A useful way to think of a semaphore as used in a real-world system is as a record of how many units of a particular resource are available, coupled with operations to adjust that record safely (i.e., to avoid race conditions) as units are acquired or become free, and, if necessary, wait until a unit of the resource becomes available.
Though semaphores are useful for preventing race conditions, they do not guarantee their absence. Semaphores that allow an arbitrary resource count are called counting semaphores, while semaphores that are restricted to the values 0 and 1 (or locked/unlocked, unavailable/available) are called binary semaphores and are used to implement locks.
The semaphore concept was invented by Dutch computer scientist Edsger Dijkstra in 1962 or 1963, when Dijkstra and his team were developing an operating system for the Electrologica X8. That system eventually became known as the THE multiprogramming system.
Suppose a physical library has ten identical study rooms, to be used by one student at a time. Students must request a room from the front desk. If no rooms are free, students wait at the desk until someone relinquishes a room. When a student has finished using a room, the student must return to the desk and indicate that the room is free.
In the simplest implementation, the clerk at the front desk knows only the number of free rooms available. This requires that all of the students use their room while they have signed up for it and return it when they are done. When a student requests a room, the clerk decreases this number. When a student releases a room, the clerk increases this number. The room can be used as long as desired and rooms cannot be booked in advance.

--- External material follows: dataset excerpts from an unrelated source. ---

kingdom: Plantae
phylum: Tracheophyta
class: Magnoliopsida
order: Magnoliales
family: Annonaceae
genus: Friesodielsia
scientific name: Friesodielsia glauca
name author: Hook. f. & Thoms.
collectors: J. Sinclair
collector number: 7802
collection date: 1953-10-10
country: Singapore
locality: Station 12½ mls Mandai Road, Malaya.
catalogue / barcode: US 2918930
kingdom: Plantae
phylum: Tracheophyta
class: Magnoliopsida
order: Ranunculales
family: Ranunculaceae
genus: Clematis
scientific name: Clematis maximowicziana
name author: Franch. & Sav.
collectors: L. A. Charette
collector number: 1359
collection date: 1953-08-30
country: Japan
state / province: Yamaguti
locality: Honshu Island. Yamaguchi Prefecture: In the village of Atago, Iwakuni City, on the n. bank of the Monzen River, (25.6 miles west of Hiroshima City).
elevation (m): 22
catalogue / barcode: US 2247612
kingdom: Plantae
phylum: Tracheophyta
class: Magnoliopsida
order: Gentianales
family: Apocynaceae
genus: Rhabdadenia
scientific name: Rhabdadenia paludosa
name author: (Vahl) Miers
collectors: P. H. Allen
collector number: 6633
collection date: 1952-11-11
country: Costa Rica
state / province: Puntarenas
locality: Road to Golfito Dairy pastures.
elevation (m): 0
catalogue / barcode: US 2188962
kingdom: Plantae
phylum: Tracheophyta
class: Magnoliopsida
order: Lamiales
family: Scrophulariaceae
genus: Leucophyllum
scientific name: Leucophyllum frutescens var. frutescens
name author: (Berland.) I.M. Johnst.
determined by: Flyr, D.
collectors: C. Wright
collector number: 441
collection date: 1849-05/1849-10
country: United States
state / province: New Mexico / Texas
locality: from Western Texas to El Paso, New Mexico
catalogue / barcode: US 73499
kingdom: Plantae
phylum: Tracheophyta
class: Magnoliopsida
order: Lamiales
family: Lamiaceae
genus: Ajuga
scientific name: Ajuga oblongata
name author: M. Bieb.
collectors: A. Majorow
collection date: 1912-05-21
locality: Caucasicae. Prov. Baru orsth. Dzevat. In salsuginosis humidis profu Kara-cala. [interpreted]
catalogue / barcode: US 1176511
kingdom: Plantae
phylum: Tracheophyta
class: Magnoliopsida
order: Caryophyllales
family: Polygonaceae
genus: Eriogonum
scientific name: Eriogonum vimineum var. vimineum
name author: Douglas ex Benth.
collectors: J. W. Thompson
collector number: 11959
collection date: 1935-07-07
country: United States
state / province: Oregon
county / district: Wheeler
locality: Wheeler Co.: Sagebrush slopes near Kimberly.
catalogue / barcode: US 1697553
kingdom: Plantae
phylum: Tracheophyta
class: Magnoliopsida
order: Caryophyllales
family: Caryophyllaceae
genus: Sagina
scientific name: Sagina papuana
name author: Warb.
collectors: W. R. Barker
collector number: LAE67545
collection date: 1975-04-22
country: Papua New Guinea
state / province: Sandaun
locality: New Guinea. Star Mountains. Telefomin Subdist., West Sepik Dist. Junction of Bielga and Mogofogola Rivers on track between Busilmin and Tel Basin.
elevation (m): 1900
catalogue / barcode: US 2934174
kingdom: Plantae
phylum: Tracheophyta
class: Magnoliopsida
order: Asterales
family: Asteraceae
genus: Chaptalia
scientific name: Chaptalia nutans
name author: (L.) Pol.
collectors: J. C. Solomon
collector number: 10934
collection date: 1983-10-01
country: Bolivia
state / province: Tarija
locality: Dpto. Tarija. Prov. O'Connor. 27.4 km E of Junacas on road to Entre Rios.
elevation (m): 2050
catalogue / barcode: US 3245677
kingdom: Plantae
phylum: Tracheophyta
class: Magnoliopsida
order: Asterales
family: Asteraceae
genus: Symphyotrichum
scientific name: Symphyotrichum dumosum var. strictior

In this scenario, the front desk count-holder represents a counting semaphore, the rooms are the resource, and the students represent processes/threads. The value of the semaphore in this scenario is initially 10, with all rooms empty. When a student requests a room, they are granted access, and the value of the semaphore is changed to 9. After the next student comes, it drops to 8, then 7, and so on. If someone requests a room and the current value of the semaphore is 0, they are forced to wait until a room is freed (when the count is increased from 0). If one of the rooms was released, but there are several students waiting, any method can be used to select the one who will occupy the room (like FIFO or random selection). And of course, a student must inform the clerk about releasing their room only after leaving it.
When used to control access to a pool of resources, a semaphore tracks only how many resources are free. It does not keep track of which of the resources are free. Some other mechanism (possibly involving more semaphores) may be required to select a particular free resource.